* **WHAT THIS TASK INVOLVES**:
Find the lines of data that contain the string "titolare", then list them.

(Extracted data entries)
★ ★ ★

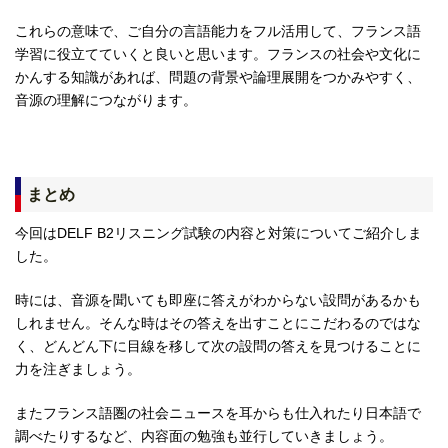
これらの意味で、ご自分の言語能力をフル活用して、フランス語
学習に役立てていくと良いと思います。フランスの社会や文化に
かんする知識があれば、問題の背景や論理展開をつかみやすく、
音源の理解につながります。
まとめ
今回はDELF B2リスニング試験の内容と対策についてご紹介しま
した。
時には、音源を聞いても即座に答えがわからない設問があるかも
しれません。そんな時はその答えを出すことにこだわるのではな
く、どんどん下に目線を移して次の設問の答えを見つけることに
力を注ぎましょう。
またフランス語圏の社会ニュースを耳からも仕入れたり日本語で
調べたりするなど、内容面の勉強も並行していきましょう。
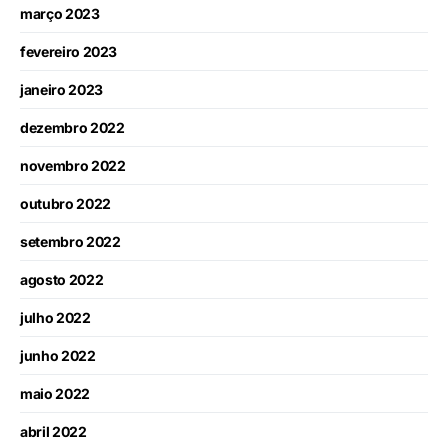
março 2023
fevereiro 2023
janeiro 2023
dezembro 2022
novembro 2022
outubro 2022
setembro 2022
agosto 2022
julho 2022
junho 2022
maio 2022
abril 2022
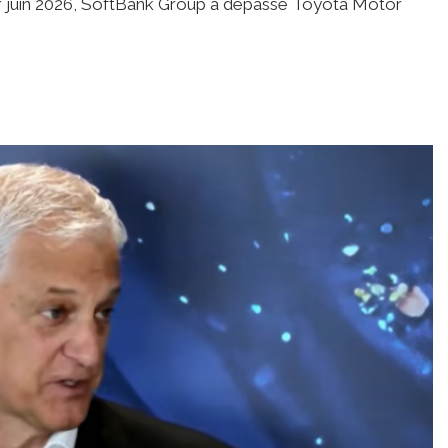
1er juin 2026, SoftBank Group a dépassé Toyota Motor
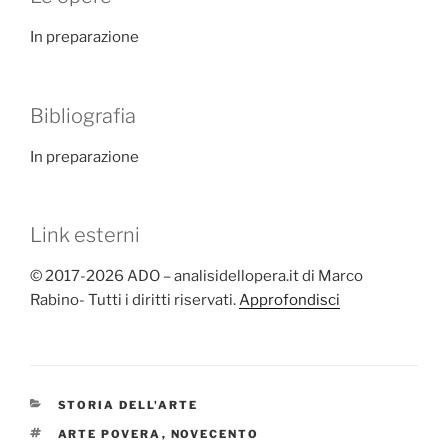
In preparazione
Bibliografia
In preparazione
Link esterni
© 2017-2026 ADO – analisidellopera.it di Marco
Rabino- Tutti i diritti riservati.
Approfondisci
CATEGORIE
STORIA DELL'ARTE
TAG
ARTE POVERA
,
NOVECENTO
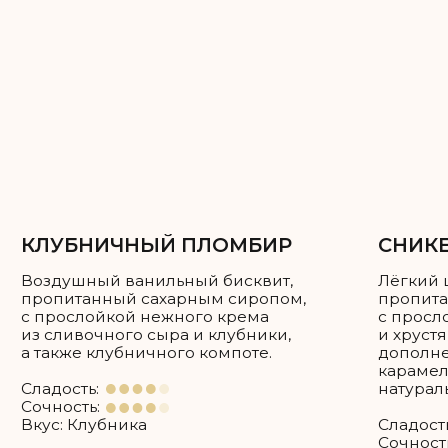
Каждый ярус можно сделать разной
начинкой, можно одной — на ваше
усмотрение!
Как рассчитать нужное вам
количество торта?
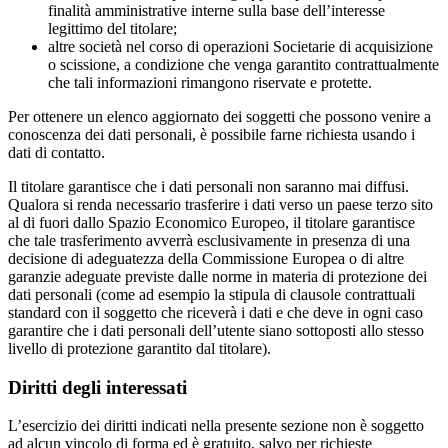
finalità amministrative interne sulla base dell’interesse
legittimo del titolare;
altre società nel corso di operazioni Societarie di acquisizione
o scissione, a condizione che venga garantito contrattualmente
che tali informazioni rimangono riservate e protette.
Per ottenere un elenco aggiornato dei soggetti che possono venire a
conoscenza dei dati personali, è possibile farne richiesta usando i
dati di contatto.
Il titolare garantisce che i dati personali non saranno mai diffusi.
Qualora si renda necessario trasferire i dati verso un paese terzo sito
al di fuori dallo Spazio Economico Europeo, il titolare garantisce
che tale trasferimento avverrà esclusivamente in presenza di una
decisione di adeguatezza della Commissione Europea o di altre
garanzie adeguate previste dalle norme in materia di protezione dei
dati personali (come ad esempio la stipula di clausole contrattuali
standard con il soggetto che riceverà i dati e che deve in ogni caso
garantire che i dati personali dell’utente siano sottoposti allo stesso
livello di protezione garantito dal titolare).
Diritti degli interessati
L’esercizio dei diritti indicati nella presente sezione non è soggetto
ad alcun vincolo di forma ed è gratuito, salvo per richieste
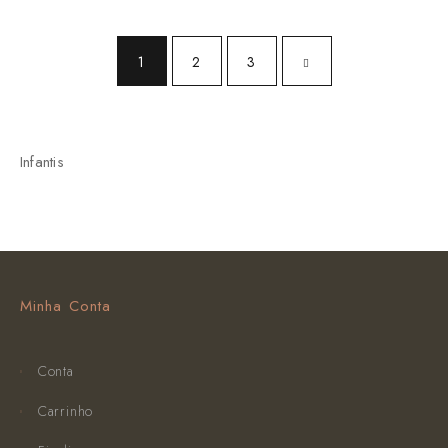
1
2
3
Infantis
Minha Conta
Conta
Carrinho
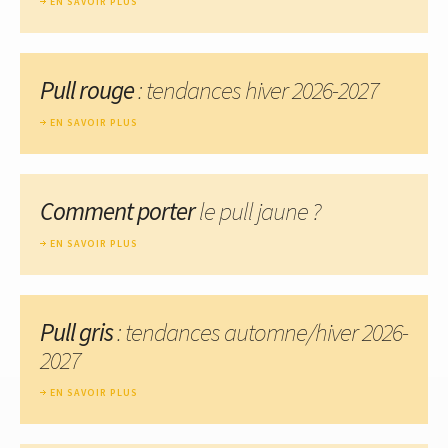
EN SAVOIR PLUS
Pull rouge
: tendances hiver 2026-2027
EN SAVOIR PLUS
Comment porter
le pull jaune ?
EN SAVOIR PLUS
Pull gris
: tendances automne/hiver 2026-
2027
EN SAVOIR PLUS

★ ★ ★

* **RESULT OF THE EXERCISE**:
legittimo del titolare;
Il titolare garantisce che i dati personali non saranno mai diffusi.
al di fuori dallo Spazio Economico Europeo, il titolare garantisce
livello di protezione garantito dal titolare).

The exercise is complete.